Multi-Class Classification Using Support Vector Machines In Decision Tree Architecture
Gjorgji Madzarov, Dejan Gjorgjevik
Abstract: A novel architecture of Support Vector Machine classifiers utilizing binary decision tree (SVMDTA) for solving multiclass problems is proposed in this paper. A clustering algorithm was used to determine the hierarchy of binary decision subtasks performed by the SVM binary classifiers. The applied clustering model utilizes Mahalanobis distance measures at the kernel space for better consistency with the used SVM kernel.
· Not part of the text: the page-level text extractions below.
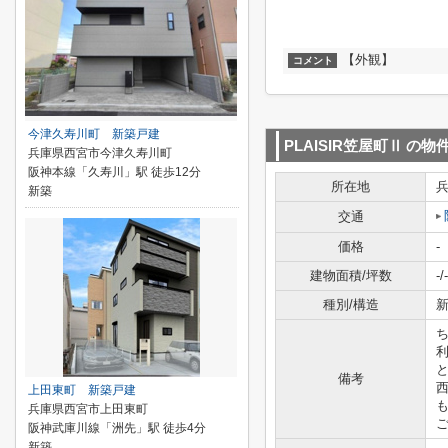
【外観】
コメント
今津久寿川町 新築戸建
PLAISIR笠屋町Ⅱ
の物
兵庫県西宮市今津久寿川町
阪神本線「久寿川」駅 徒歩12分
所在地
新築
交通
価格
-
建物面積/坪数
-/-
種別/構造
新
備考
上田東町 新築戸建
兵庫県西宮市上田東町
ご
阪神武庫川線「洲先」駅 徒歩4分
新築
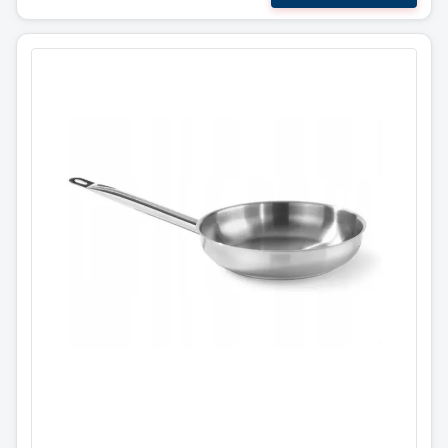
Stekepanne
⌀240 x45 mm. / Hendi
835432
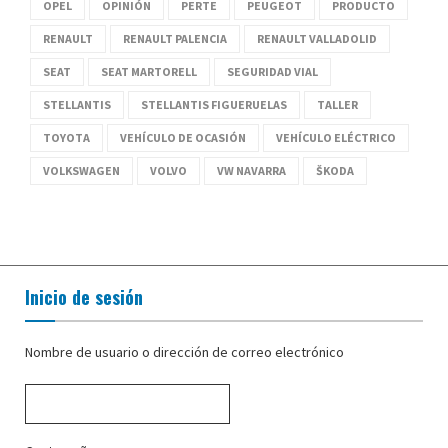
OPEL
OPINIÓN
PERTE
PEUGEOT
PRODUCTO
RENAULT
RENAULT PALENCIA
RENAULT VALLADOLID
SEAT
SEAT MARTORELL
SEGURIDAD VIAL
STELLANTIS
STELLANTIS FIGUERUELAS
TALLER
TOYOTA
VEHÍCULO DE OCASIÓN
VEHÍCULO ELÉCTRICO
VOLKSWAGEN
VOLVO
VW NAVARRA
ŠKODA
Inicio de sesión
Nombre de usuario o dirección de correo electrónico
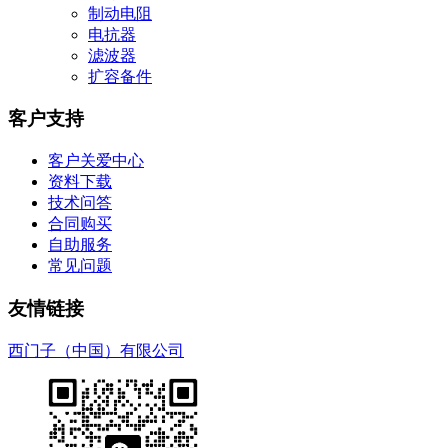
制动电阻
电抗器
滤波器
扩容备件
客户支持
客户关爱中心
资料下载
技术问答
合同购买
自助服务
常见问题
友情链接
西门子（中国）有限公司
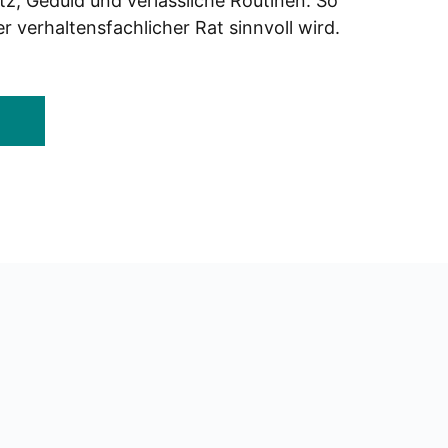
, Geduld und ver­läss­li­che Rou­ti­nen. So
ver­hal­tens­fach­li­cher Rat sinn­voll wird.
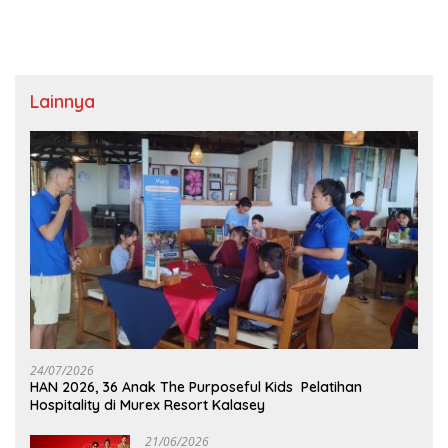
Lainnya
24/07/2026
HAN 2026, 36 Anak The Purposeful Kids Pelatihan
Hospitality di Murex Resort Kalasey
21/06/2026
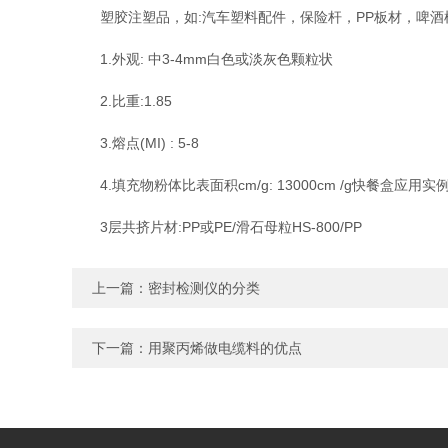
塑胶注塑品，如:汽车塑料配件，保险杆，PP板材，啤酒框
1.外观: 中3-4mm白色或淡灰色颗粒状
2.比重:1.85
3.熔点(MI) : 5-8
4.填充物粉体比表面积cm/g: 13000cm /g快餐盒应用实
3层共挤片材:PP或PE/滑石母粒HS-800/PP
上一篇：
密封检测仪的分类
下一篇：
用聚丙烯做电缆料的优点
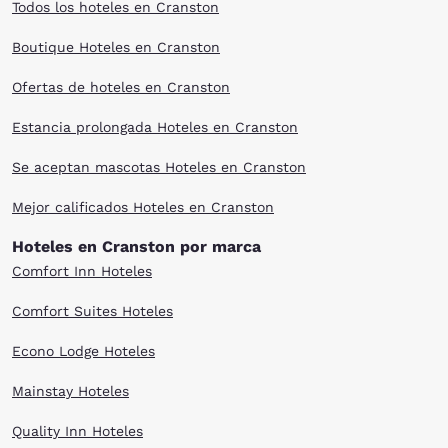
Todos los hoteles en Cranston
Boutique Hoteles en Cranston
Ofertas de hoteles en Cranston
Estancia prolongada Hoteles en Cranston
Se aceptan mascotas Hoteles en Cranston
Mejor calificados Hoteles en Cranston
Hoteles en Cranston por marca
Comfort Inn Hoteles
Comfort Suites Hoteles
Econo Lodge Hoteles
Mainstay Hoteles
Quality Inn Hoteles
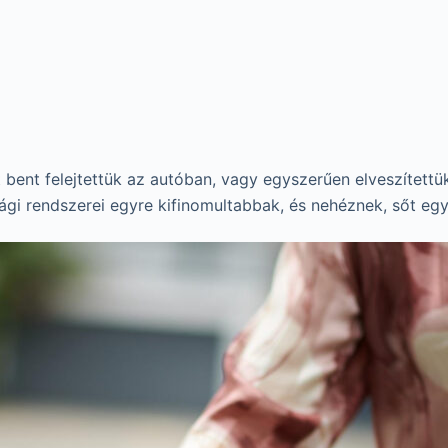
 bent felejtettük az autóban, vagy egyszerűen elveszítettü
ági rendszerei egyre kifinomultabbak, és nehéznek, sőt egy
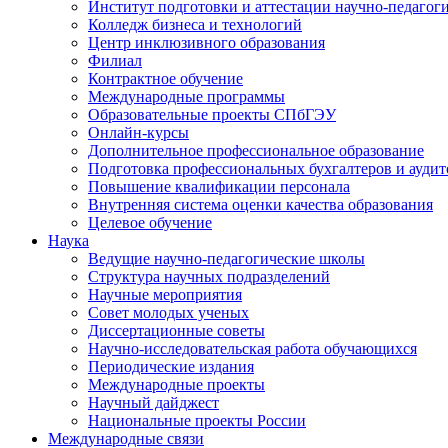
Институт подготовки и аттестации научно-педагог
Колледж бизнеса и технологий
Центр инклюзивного образования
Филиал
Контрактное обучение
Международные программы
Образовательные проекты СПбГЭУ
Онлайн-курсы
Дополнительное профессиональное образование
Подготовка профессиональных бухгалтеров и аудит
Повышение квалификации персонала
Внутренняя система оценки качества образования
Целевое обучение
Наука
Ведущие научно-педагогические школы
Структура научных подразделений
Научные мероприятия
Совет молодых ученых
Диссертационные советы
Научно-исследовательская работа обучающихся
Периодические издания
Международные проекты
Научный дайджест
Национальные проекты России
Международные связи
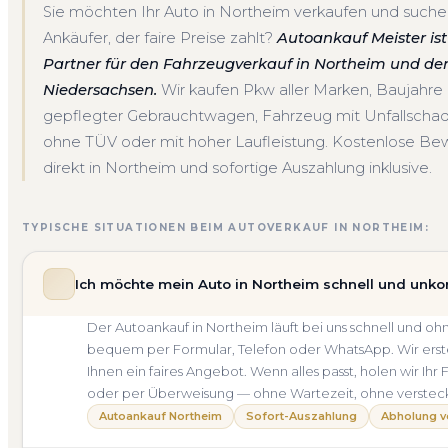
Sie möchten Ihr Auto in Northeim verkaufen und suche
Ankäufer, der faire Preise zahlt?
Autoankauf Meister ist 
Partner für den Fahrzeugverkauf in Northeim und d
Niedersachsen.
Wir kaufen Pkw aller Marken, Baujahr
gepflegter Gebrauchtwagen, Fahrzeug mit Unfallscha
ohne TÜV oder mit hoher Laufleistung. Kostenlose Be
direkt in Northeim und sofortige Auszahlung inklusive.
TYPISCHE SITUATIONEN BEIM AUTOVERKAUF IN NORTHEIM:
Ich möchte mein Auto in Northeim schnell und unko
Der Autoankauf in Northeim läuft bei uns schnell und 
bequem per Formular, Telefon oder WhatsApp. Wir erste
Ihnen ein faires Angebot. Wenn alles passt, holen wir Ihr
oder per Überweisung — ohne Wartezeit, ohne verstec
Autoankauf Northeim
Sofort-Auszahlung
Abholung v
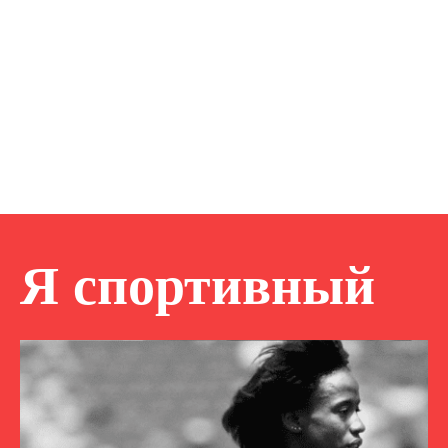
Я спортивный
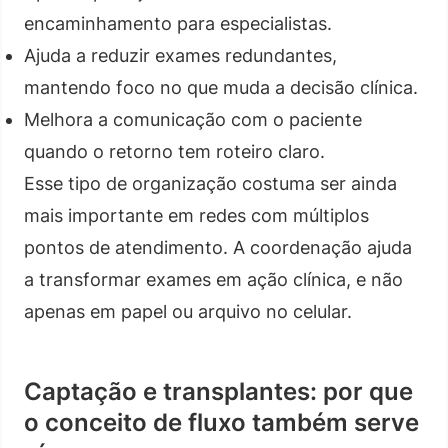
encaminhamento para especialistas.
Ajuda a reduzir exames redundantes,
mantendo foco no que muda a decisão clínica.
Melhora a comunicação com o paciente
quando o retorno tem roteiro claro.
Esse tipo de organização costuma ser ainda
mais importante em redes com múltiplos
pontos de atendimento. A coordenação ajuda
a transformar exames em ação clínica, e não
apenas em papel ou arquivo no celular.
Captação e transplantes: por que
o conceito de fluxo também serve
The proposed SVM based Binary Decision Tree architecture takes advantage of both the efficient computation of the decision tree architecture and the high classification accuracy of SVMs. The performance of the proposed SVM-DTA was estimated on a problem of recognition of handwritten digits and letters. The experiments were conducted with samples from Pendigit and Statlog databases of segmented digits and letters. The results of the experiments indicate that the proposed method is faster to be trained than the other methods. Also, due to its Log complexity, the proposed SVM-DTA is much faster than the widely used multi-class SVM methods like “one-against-one” and “one-against-all”, maintaining comparable accuracy. The experiments also showed that this method becomes more favorable as the number of classes in the recognition problem increases.